This is the point of transcendence. This is the point where you disappear completely and, at the same time, you become total. This is why Buddha will not say yes to God, will not say no to God. If you ask him, “Is there God?” he will smile at the most. That smile shows his transcendence. He will not say yes, he will not say no, because he knows both are stages on the path but not the goal – and both are childish. In fact anything becomes childish when you cling to it. Only a child clings. A grown-up man leaves all clinging: real maturity is nonclinging – not even to yes.
Buddha is so godlike and so godless. All people who have really attained go beyond yes and no.
Remember this. Sartre is hanging somewhere at the very border of no. That’s why he goes on talking about sadness, depression, anxiety, anguish. All negatives. He has written a great book, his magnum opus, Being and Nothingness. In that book he tries to prove that being is nothingness – the total negation. But he clings to it.

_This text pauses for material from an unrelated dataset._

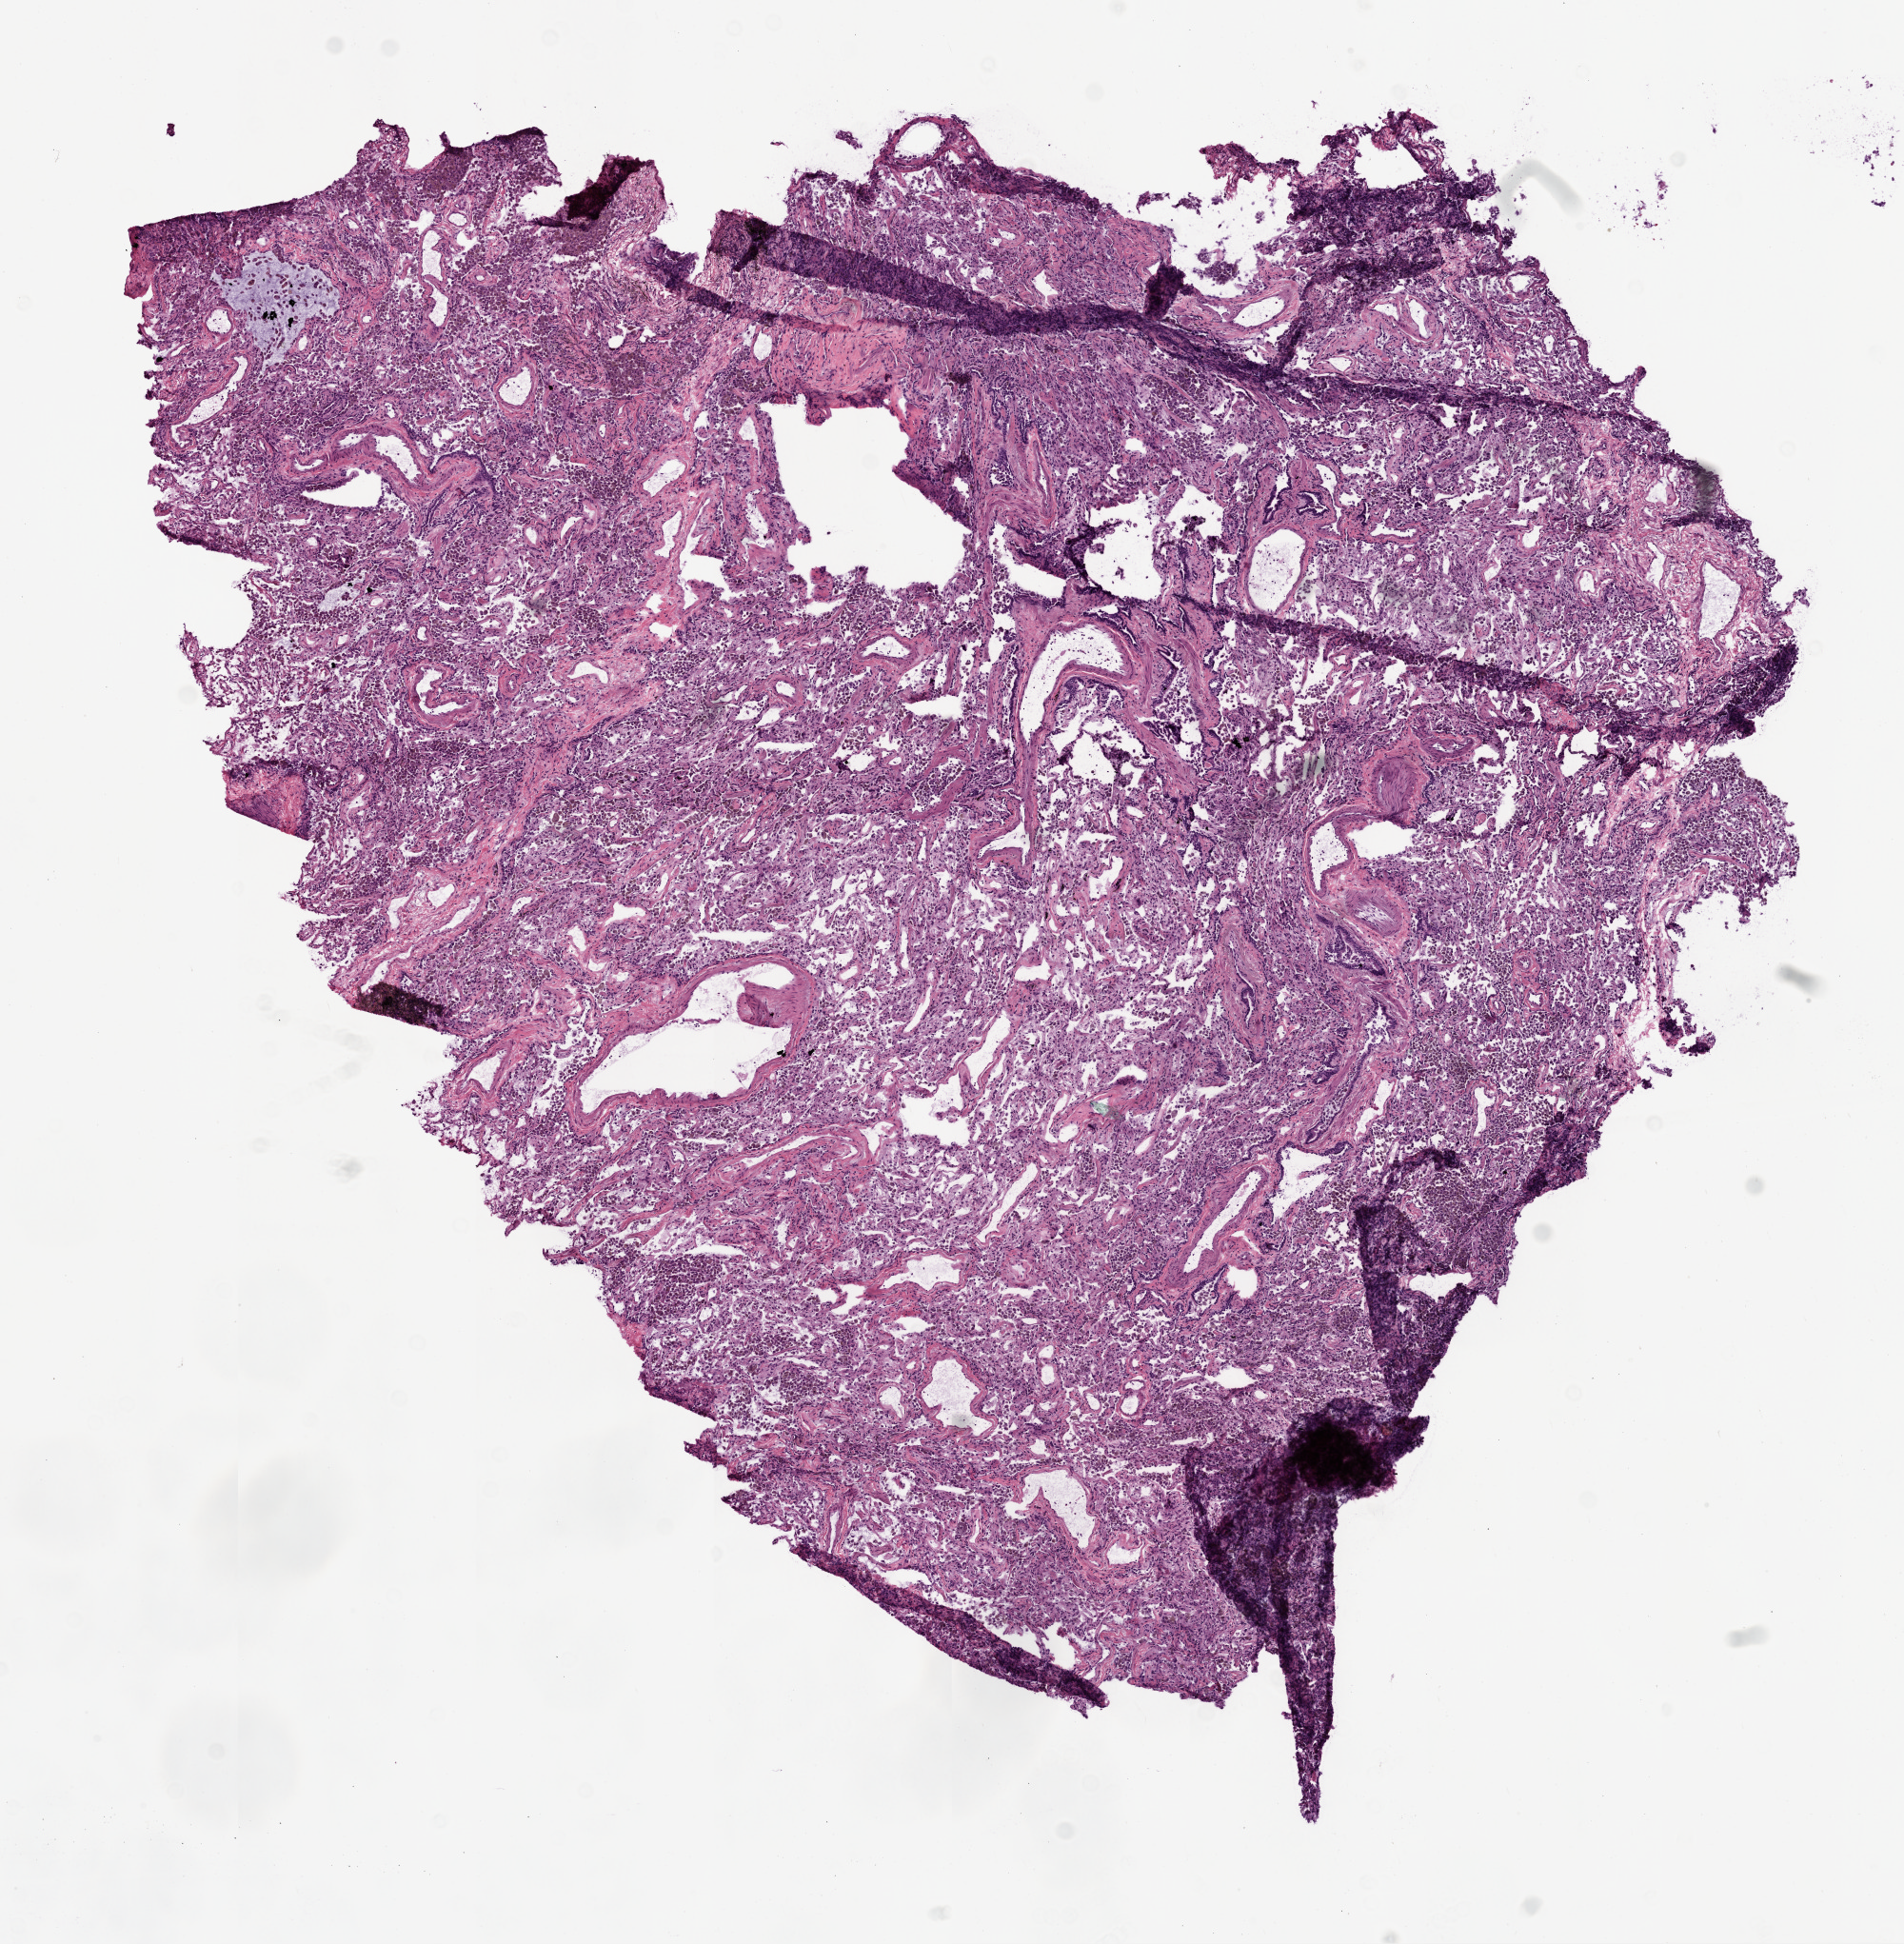
Whole-slide histology image, Hematoxylin and eosin (H&E) stained, whole scanned area (about 8.0 x 8.2 mm, from a 20x scan) shown as a low-resolution overview. Frozen section. Solid tissue normal (non-tumour tissue) sample from the lung. Patient: female, age at initial diagnosis 64 years.
This section: solid tissue normal sample (biorepository sample class). Patient diagnosis: Squamous cell carcinoma, NOS.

But he is an authentic man. His no is true. He has earned it. It is not just a denial of God he has lived that denial. He has suffered for it; he has sacrificed for it. It is an authentic no.
So there are two types of atheists – as there are always two types in every direction the authentic and the inauthentic. You can become an atheist for wrong reasons. A communist is an atheist but he is not authentic. His reasons are false: his reasons are superficial. He has not lived his no.

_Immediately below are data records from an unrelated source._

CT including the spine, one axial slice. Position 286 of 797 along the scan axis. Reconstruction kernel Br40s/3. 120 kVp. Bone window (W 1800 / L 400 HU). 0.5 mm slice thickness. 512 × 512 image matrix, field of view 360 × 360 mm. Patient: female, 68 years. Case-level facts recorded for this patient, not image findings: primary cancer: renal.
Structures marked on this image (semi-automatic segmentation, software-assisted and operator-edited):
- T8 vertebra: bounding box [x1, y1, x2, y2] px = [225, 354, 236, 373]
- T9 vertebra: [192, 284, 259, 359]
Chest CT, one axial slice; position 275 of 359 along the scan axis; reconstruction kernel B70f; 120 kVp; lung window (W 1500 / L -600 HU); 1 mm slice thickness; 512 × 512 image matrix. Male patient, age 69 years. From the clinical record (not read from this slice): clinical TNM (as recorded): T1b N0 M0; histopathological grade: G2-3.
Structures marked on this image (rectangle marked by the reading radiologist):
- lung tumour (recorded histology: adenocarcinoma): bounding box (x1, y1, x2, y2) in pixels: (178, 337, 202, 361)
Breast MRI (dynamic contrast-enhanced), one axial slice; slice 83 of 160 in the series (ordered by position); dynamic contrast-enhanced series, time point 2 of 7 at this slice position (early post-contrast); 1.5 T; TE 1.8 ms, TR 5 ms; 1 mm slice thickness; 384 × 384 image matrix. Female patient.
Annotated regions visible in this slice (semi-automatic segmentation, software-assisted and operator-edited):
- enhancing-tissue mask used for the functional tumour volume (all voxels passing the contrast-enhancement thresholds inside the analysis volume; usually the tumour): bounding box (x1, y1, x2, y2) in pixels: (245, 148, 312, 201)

To live the no is to sacrifice oneself at the altar of negativity, to suffer tremendously, to move in the world of desperation, to move in the darkness, to move in the hopeless state of mind where darkness prevails ultimately, endlessly, and there is no hope for any morning – to move into the meaningless and to not in any way create any illusion; because the temptation is great. When you are in a dark night the temptation is great at least to dream about the morning, to think about the morning, to create an illusion around you, to hope for it. And whenever you start hoping you start trying to believe in it, because you cannot hope without belief. You can hope if you believe. Belief is inauthentic: disbelief is also inauthentic.
Sartre’s no is really true. He has lived it; he has suffered for it. He won’t cling to any belief. Whatsoever the temptation, he will not dream. Whatsoever the allurement and the fascination of hope and future, of God and heaven no – he will not be tempted. He will stick, He will remain fixed with the fact The fact is that there is no meaning. The fact is that there seems to be no God, the sky seems to be empty. The fact is there seems to be no justice. The fact is the whole existence seems to be accidental – not a cosmos but a chaos.